Supported by a Steering Group and multiple advisory groups, the approach to developing the guidelines included co-design with lived experience whānau and health professionals. This process highlighted the importance of Te Tiriti o Waitangi, Māori understandings of health, and whānau voice.
Jacqui Harema, CEO of Hāpai Te Hauora, stated that months of research, steering group advice, and whānau interviews have produced a clear mandate from the community that the time to address and support whānau is long overdue.

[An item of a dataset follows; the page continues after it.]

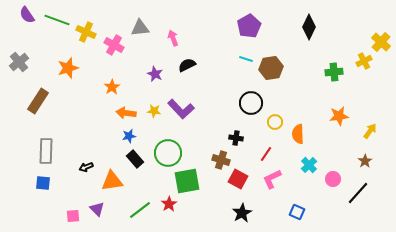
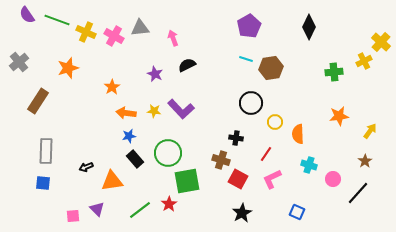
pink cross at (114, 45): moved 9 px up
cyan cross at (309, 165): rotated 28 degrees counterclockwise
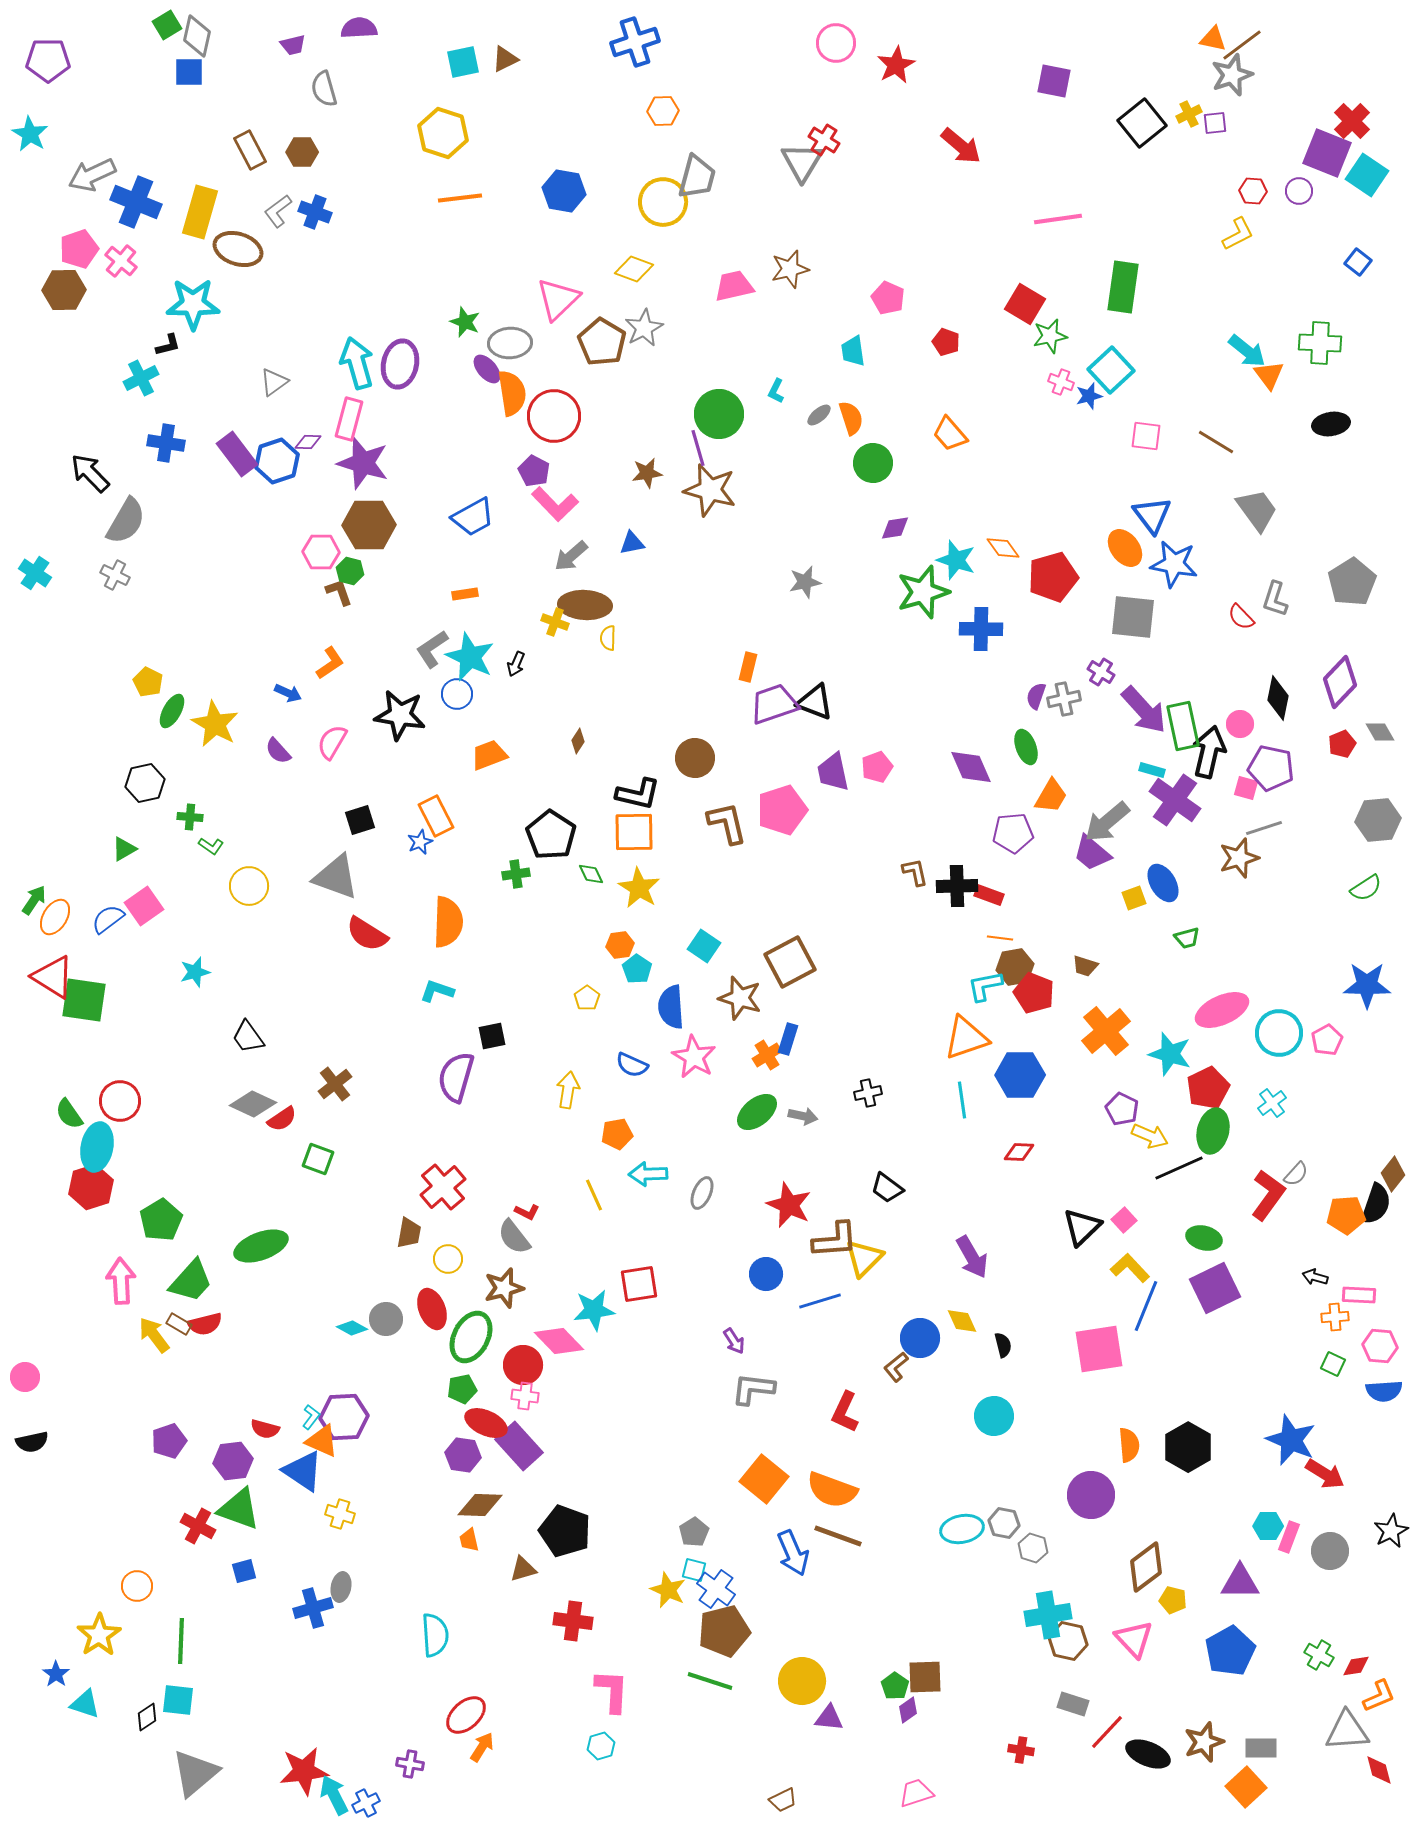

“Every year, up to 3,000 of our babies are born with FASD. These new guidelines will hopefully establish a clear assessment and diagnosis pathway that will lead to more support. Additionally, today’s announcement by Minister Shane Reti will bring relief to all involved because while FASD is officially recognised as a disability, there is no access to funding to support families.”
A.J. Fitzgerald, District, Family, and Youth Court Judge and Patron of FASD-CAN, highlights the importance of these guidelines for whānau:
“Part of the injustice for those with FASD is that they are the innocent victims of a preventable disability. Another injustice for them, and for the whole community, is that this disability is capable of being well managed with appropriate support and services. If those were provided, the affected people would be able to lead happy, fulfilled lives.”
Tony Kake, CEO of Papakura Marae, quickly agreed to hosting the launch of these guidelines at the marae today, as he has firsthand experience with FASD.
“Our whangai boy came to us as at the age of four. We knew instantly he had issues as his behaviours were not that of a normal four-year-old boy and it wasn’t until he was seven years old that we finally got a formal FASD diagnosis. Fundamentally what works best for our boy with FASD is an environment with structure, routine and minimal changes. He knows he’s safe, he isn’t moving from house to house and that he is loved”.
Mr Kake feels reassured by the new guidelines and the Government refocussing on FASD whānau.
“I welcome any support particularly as he transitions into adulthood because we have hope, we have commitment and a belief that he can change the world – for the better!!!”
Hāpai te Hauora look forward to sharing Whakakotahitanga widely with clinicians and professionals who are committed to supporting whanau with FASD diagnosis. The full document is available to view now at www.hapai.co.nz.